Justin's answer is solid.  When I have gone into companies in the past to develop or build, I am very direct and to the point.  In terms of strategy and business development, I have found that I outperform most.  At times, the CEO who is considering hiring has reservations, as you pointed out...can this person do what they say.  And the flip side is I at times have reservations if the CEO can perform as he aspires.  My radar for talkers is always in tune and I dont want to waste my time with an overhyping CEO anymore than the CEO wants to waste his time with an overhyping candidate.  I make it simple for all in that I request a test project to back up what I claim I can do, but I do so on contract and with a percentage that is not cheap.  No performance, no pay.  However, the catch is in the end I deliver and it is at a premium as opposed to a salaried position.  

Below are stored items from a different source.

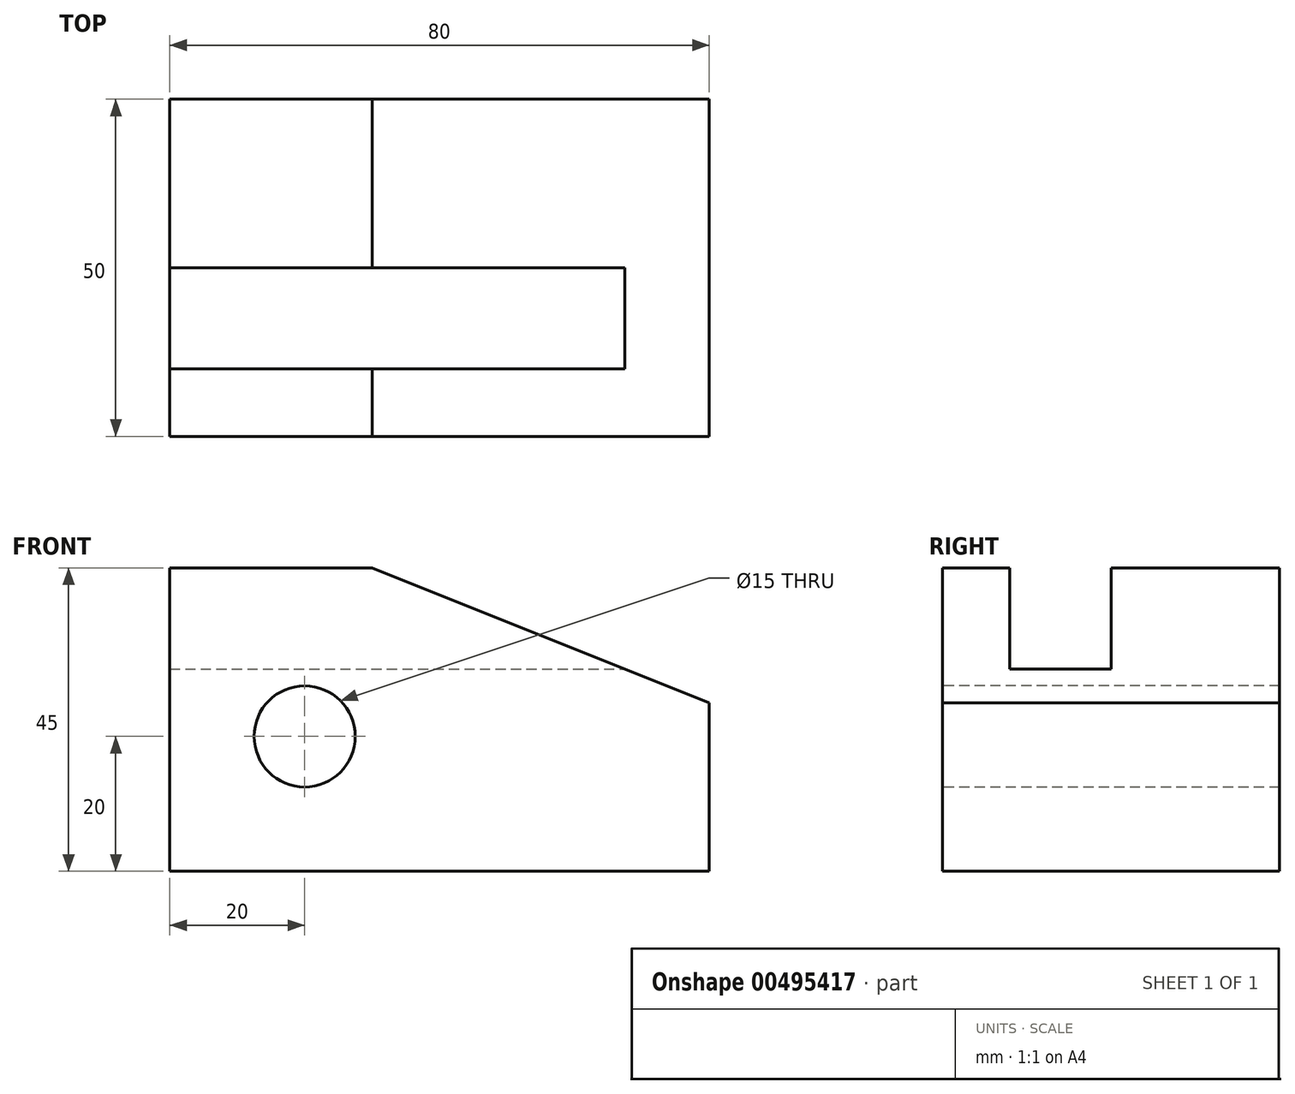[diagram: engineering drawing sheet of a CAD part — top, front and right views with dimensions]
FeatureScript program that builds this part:
annotation { "Feature Type Name" : "Feature", "Feature Type Description" : "" }
export const myFeature = defineFeature(function(context is Context, id is Id, definition is map)
    precondition{}
    {
        {
            var Q0;
            Q0=qCreatedBy(makeId("Front.planeOp"),FACE);
            var sketch = newSketch(context, id + "F0", { "sketchPlane" : qUnion([Q0])});
            skLineSegment(sketch, "E0", {"start": v(0, 0) * mm, "end": v(0, 45) * mm});
            skLineSegment(sketch, "E1", {"start": v(0, 45) * mm, "end": v(30, 45) * mm});
            skLineSegment(sketch, "E2", {"start": v(30, 45) * mm, "end": v(80, 25) * mm});
            skLineSegment(sketch, "E3", {"start": v(80, 25) * mm, "end": v(80, 0) * mm});
            skLineSegment(sketch, "E4", {"start": v(80, 0) * mm, "end": v(0, 0) * mm});
            skSolve(sketch);
        }
        {
            var Q0;
            Q0=qSketchRegion(id+"F0",true);
            extrude(context, id + "F1", {"entities" : qUnion([Q0]), "depth" : 50 * mm});
        }
        {
            var Q0;
            Q0=makeQuery(id+"F1.opExtrude","CAP_FACE",FACE,{"disambiguationData":[OSD([sQuery(id+"F0.wireOp",EDGE,"E0"),sQuery(id+"F0.wireOp",EDGE,"E1"),sQuery(id+"F0.wireOp",EDGE,"E2"),sQuery(id+"F0.wireOp",EDGE,"E3"),sQuery(id+"F0.wireOp",EDGE,"E4")])],"isStart":false});
            var sketch = newSketch(context, id + "F2", { "sketchPlane" : qUnion([Q0])});
            skCircle(sketch, "E5", {"center": v(20, 20) * mm, "radius": 7.5 * mm});
            skSolve(sketch);
        }
        {
            var Q0;
            Q0=qSketchRegion(id+"F2",true);
            extrude(context, id + "F3", {"entities" : qUnion([Q0]), "operationType" : NewBodyOperationType.REMOVE, "endBound" : BoundingType.THROUGH_ALL, "oppositeDirection" : true, "depth" : 25 * mm});
        }
        {
            var Q0;
            Q0=makeQuery(id+"F1.opExtrude","SWEPT_FACE",FACE,{"disambiguationData":[OSD([sQuery(id+"F0.wireOp",EDGE,"E4")])]});
            cPlane(context, id + "F4", {"entities" : qUnion([Q0]), "cplaneType" : CPlaneType.OFFSET, "offset" : 30 * mm, "oppositeDirection" : true, "width" : 150 * mm, "height" : 150 * mm});
        }
        {
            var Q0;
            Q0=makeQuery(id+"F1.opExtrude","SWEPT_FACE",FACE,{"disambiguationData":[OSD([sQuery(id+"F0.wireOp",EDGE,"E1")])]});
            var sketch = newSketch(context, id + "F5", { "sketchPlane" : qUnion([Q0])});
            skLineSegment(sketch, "E6.bottom", {"start": v(0, -40) * mm, "end": v(80, -40) * mm});
            skLineSegment(sketch, "E6.top", {"start": v(0, -25) * mm, "end": v(80, -25) * mm});
            skLineSegment(sketch, "E6.left", {"start": v(0, -40) * mm, "end": v(0, -25) * mm});
            skLineSegment(sketch, "E6.right", {"start": v(80, -40) * mm, "end": v(80, -25) * mm});
            skSolve(sketch);
        }
        {
            var Q0;
            Q0=qSketchRegion(id+"F5",true);
            var Q1;
            Q1=qCreatedBy(id+"F4.planeOp",FACE);
            extrude(context, id + "F6", {"entities" : qUnion([Q0]), "operationType" : NewBodyOperationType.REMOVE, "endBound" : BoundingType.UP_TO_SURFACE, "oppositeDirection" : true, "endBoundEntityFace" : qUnion([Q1]), "depth" : 25 * mm});
        }
    });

I don't know what kind of tasks you are looking for your employees to succeed at.  Again, my role has been strategy, business development, and operations related in terms of a COO.  BUT, if the candidate wants the job, they will respond to a "Look..its hard to find great employees.  I want to give you a test project for something I am currently trying to solve at my company.  It will be on a contract basis.  Based on your performance, I would love to consider further."  If the candidate wants it bad enough, they will do it.  And in general, the real go getters will love the opportunity to out perform you, the CEO just to make a point.  For me anyway..those are the real finds and keepers!  I want someone who can solve the problems I struggle with.  My two cents.

Gabor Nagy Founder / Chief architect at Skyline Robotics

October 23rd, 2016

Hi @Arunas.
Hire people as contractors first, for a specific tasks or two.
This will give you the experience working with them, that should be enough to decide if you want to hire them full time.
There's an old saying in Hungary. You only get to know someone by living with them...
Or, working with them, in this case.
This will also give you a larger pool of expertise, for specific tasks, without spending millions on hiring a bunch of top experts.
But, be fair!
It doesn't mean you should consider people to be disposable!
If someone is good, you should hire them full time.

Arunas Rolicius Business development manager at Kings Market

October 21st, 2016

Lee - I agree that referrals from one's network is an excellent source for quality introductions, but it seems that sometimes it's a slippery slope as you might become boxed in. And thanks for a great observation about the challenge. 

Sadef - i would love to model my radar on some sort of an expert, but it looks like it's more of an art than a science. But that's exactly the purpose of my inquiry - how to improve one's "radar"

I got one good advice about hiring people once: if you have doubts - you don't have any doubts. 

Problem is that with limited resources you have to hit the bulls-eye every single time. And at the end of the day your most trustworthy advisor is  your cognitive capabilities and your gut feeling. Problem is that there's plenty of people and companies that are the real villains/parasites of the business world - they will drain your resources and provide you with nothing in return. Well maybe a lesson on naivety. 

And these sort of encounters are especially prevalent in foreign countries. By the time you realize you're being bamboozled - precious time has been wasted.